34:1And Moses went up from the plains of Moab unto the mountain of Nebo, to the top of Pisgah, that is over against Jericho. And the LORD shewed him all the land of Gilead, unto Dan,
34:2And all Naphtali, and the land of Ephraim, and Manasseh, and all the land of Judah, unto the utmost sea,
34:3And the south, and the plain of the valley of Jericho, the city of palm trees, unto Zoar.
34:4And the LORD said unto him, This is the land which I sware unto Abraham, unto Isaac, and unto Jacob, saying, I will give it unto thy seed: I have caused thee to see it with thine eyes, but thou shalt not go over thither.
34:5So Moses the servant of the LORD died there in the land of Moab, according to the word of the LORD.
34:6And he buried him in a valley in the land of Moab, over against Bethpeor: but no man knoweth of his sepulchre unto this day.
34:7And Moses was an hundred and twenty years old when he died: his eye was not dim, nor his natural force abated.
34:8And the children of Israel wept for Moses in the plains of Moab thirty days: so the days of weeping and mourning for Moses were ended.
34:9And Joshua the son of Nun was full of the spirit of wisdom; for Moses had laid his hands upon him: and the children of Israel hearkened unto him, and did as the LORD commanded Moses.
34:10And there arose not a prophet since in Israel like unto Moses, whom the LORD knew face to face,
34:11In all the signs and the wonders, which the LORD sent him to do in the land of Egypt to Pharaoh, and to all his servants, and to all his land,
34:12And in all that mighty hand, and in all the great terror which Moses shewed in the sight of all Israel.

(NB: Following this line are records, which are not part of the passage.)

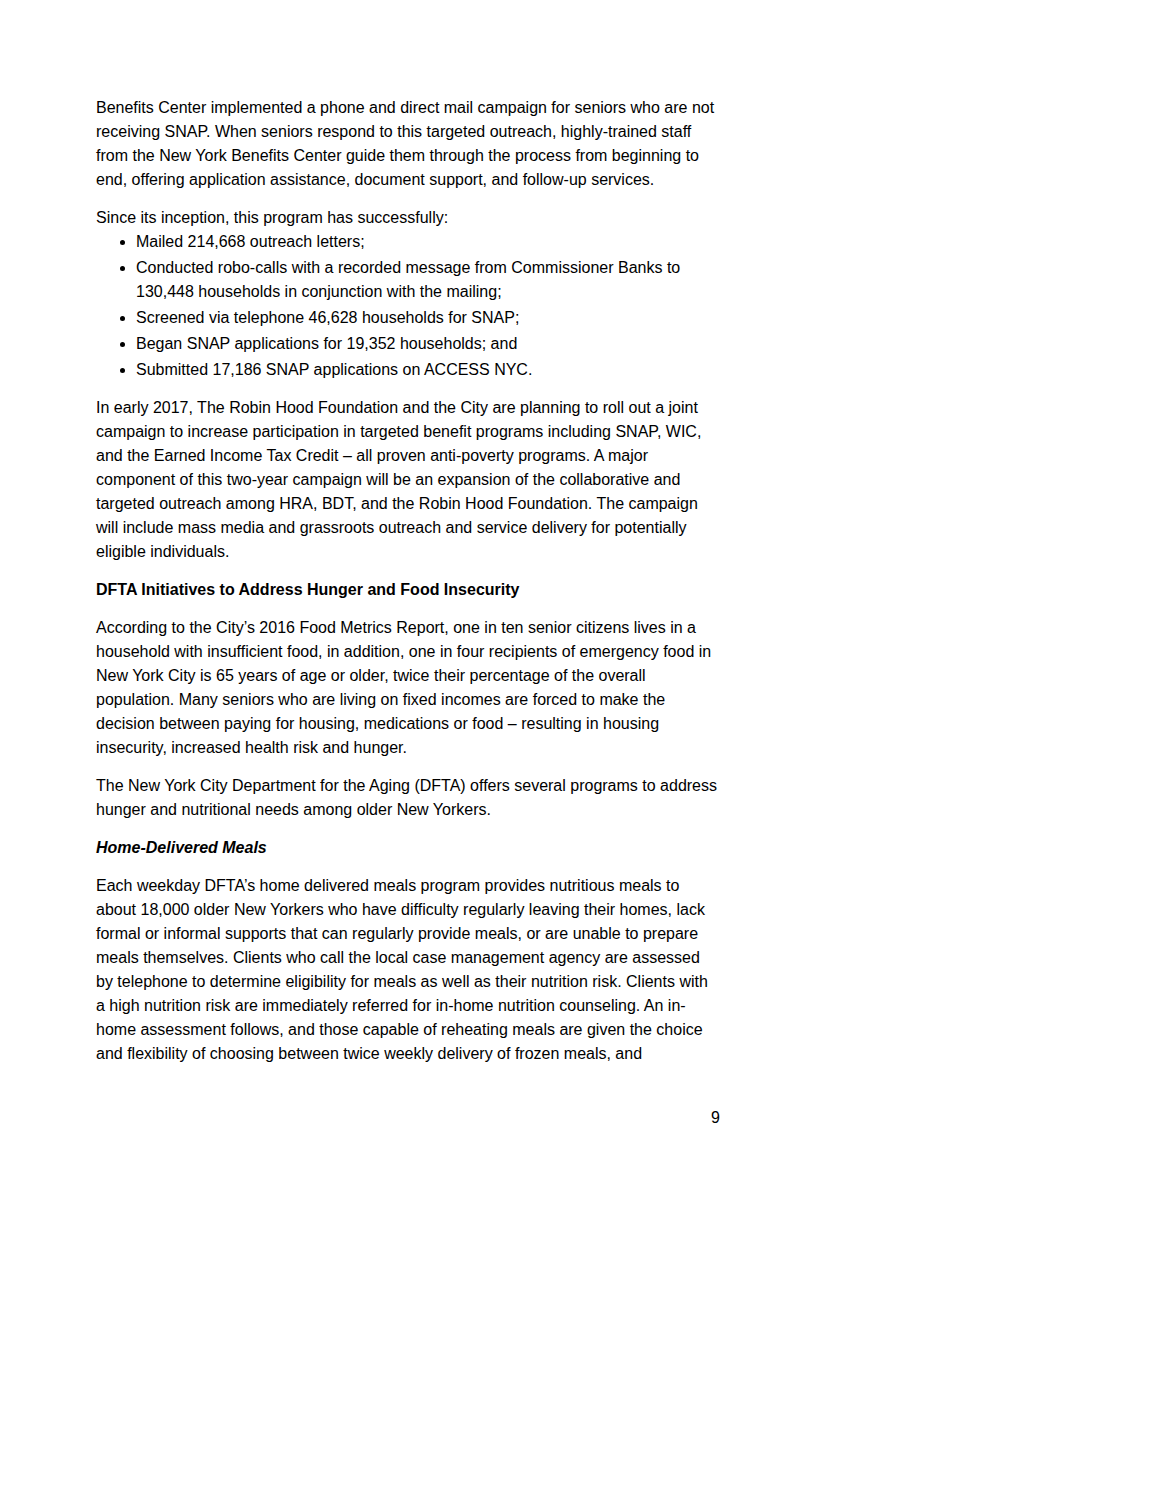Benefits Center implemented a phone and direct mail campaign for seniors who are not receiving SNAP. When seniors respond to this targeted outreach, highly-trained staff from the New York Benefits Center guide them through the process from beginning to end, offering application assistance, document support, and follow-up services.
Since its inception, this program has successfully:
Mailed 214,668 outreach letters;
Conducted robo-calls with a recorded message from Commissioner Banks to 130,448 households in conjunction with the mailing;
Screened via telephone 46,628 households for SNAP;
Began SNAP applications for 19,352 households; and
Submitted 17,186 SNAP applications on ACCESS NYC.
In early 2017, The Robin Hood Foundation and the City are planning to roll out a joint campaign to increase participation in targeted benefit programs including SNAP, WIC, and the Earned Income Tax Credit – all proven anti-poverty programs. A major component of this two-year campaign will be an expansion of the collaborative and targeted outreach among HRA, BDT, and the Robin Hood Foundation. The campaign will include mass media and grassroots outreach and service delivery for potentially eligible individuals.
DFTA Initiatives to Address Hunger and Food Insecurity
According to the City’s 2016 Food Metrics Report, one in ten senior citizens lives in a household with insufficient food, in addition, one in four recipients of emergency food in New York City is 65 years of age or older, twice their percentage of the overall population. Many seniors who are living on fixed incomes are forced to make the decision between paying for housing, medications or food – resulting in housing insecurity, increased health risk and hunger.
The New York City Department for the Aging (DFTA) offers several programs to address hunger and nutritional needs among older New Yorkers.
Home-Delivered Meals
Each weekday DFTA’s home delivered meals program provides nutritious meals to about 18,000 older New Yorkers who have difficulty regularly leaving their homes, lack formal or informal supports that can regularly provide meals, or are unable to prepare meals themselves. Clients who call the local case management agency are assessed by telephone to determine eligibility for meals as well as their nutrition risk. Clients with a high nutrition risk are immediately referred for in-home nutrition counseling. An in-home assessment follows, and those capable of reheating meals are given the choice and flexibility of choosing between twice weekly delivery of frozen meals, and
9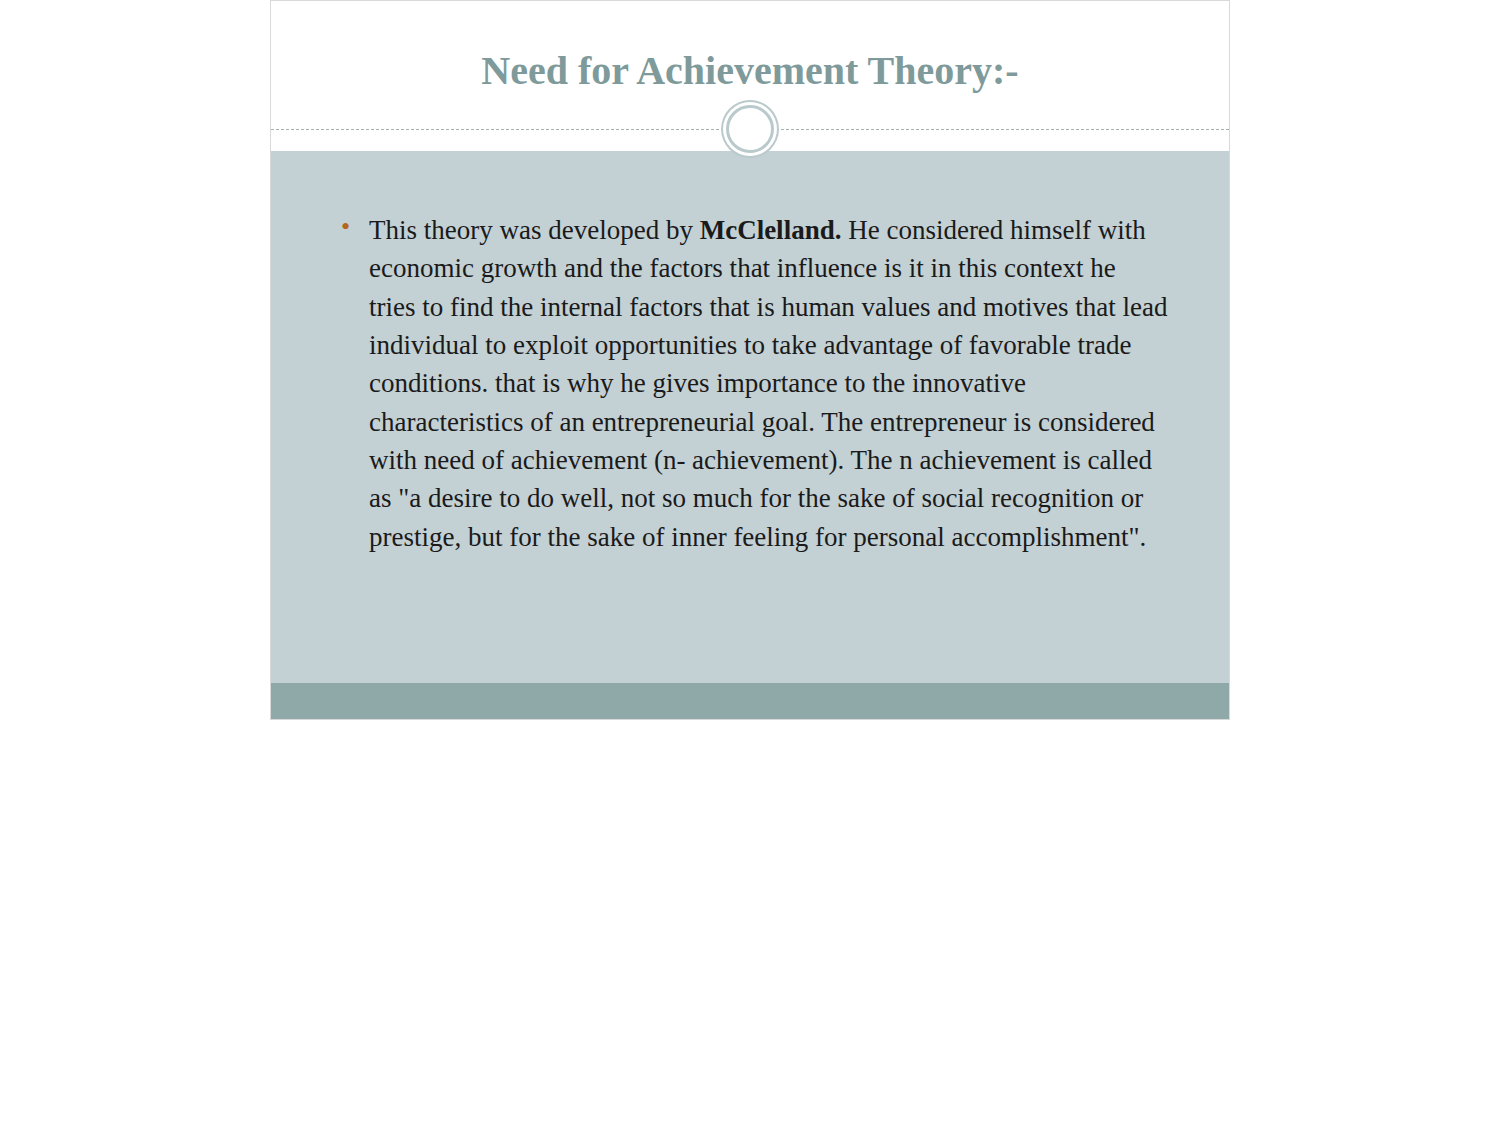Need for Achievement Theory:-
This theory was developed by McClelland. He considered himself with economic growth and the factors that influence is it in this context he tries to find the internal factors that is human values and motives that lead individual to exploit opportunities to take advantage of favorable trade conditions. that is why he gives importance to the innovative characteristics of an entrepreneurial goal. The entrepreneur is considered with need of achievement (n- achievement). The n achievement is called as "a desire to do well, not so much for the sake of social recognition or prestige, but for the sake of inner feeling for personal accomplishment".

King James Bible (Oxford) 1769

King James Bible (Oxford) 1769

By the mid-18th century the wide variation in the various modernized printed texts of the Authorized Version, combined with the notorious accumulation of misprints, had reached the proportion of a scandal, and the Universities of Oxford and Cambridge both sought to produce an updated standard text. First of the two was the Cambridge edition of 1760, the culmination of twenty-years work by Francis Sawyer Parris, who died in May of that year. This 1760 edition was reprinted without change in 1762 and in John Baskerville's fine folio edition of 1763. This was effectively superseded by the 1769 Oxford edition, edited by Benjamin Blayney.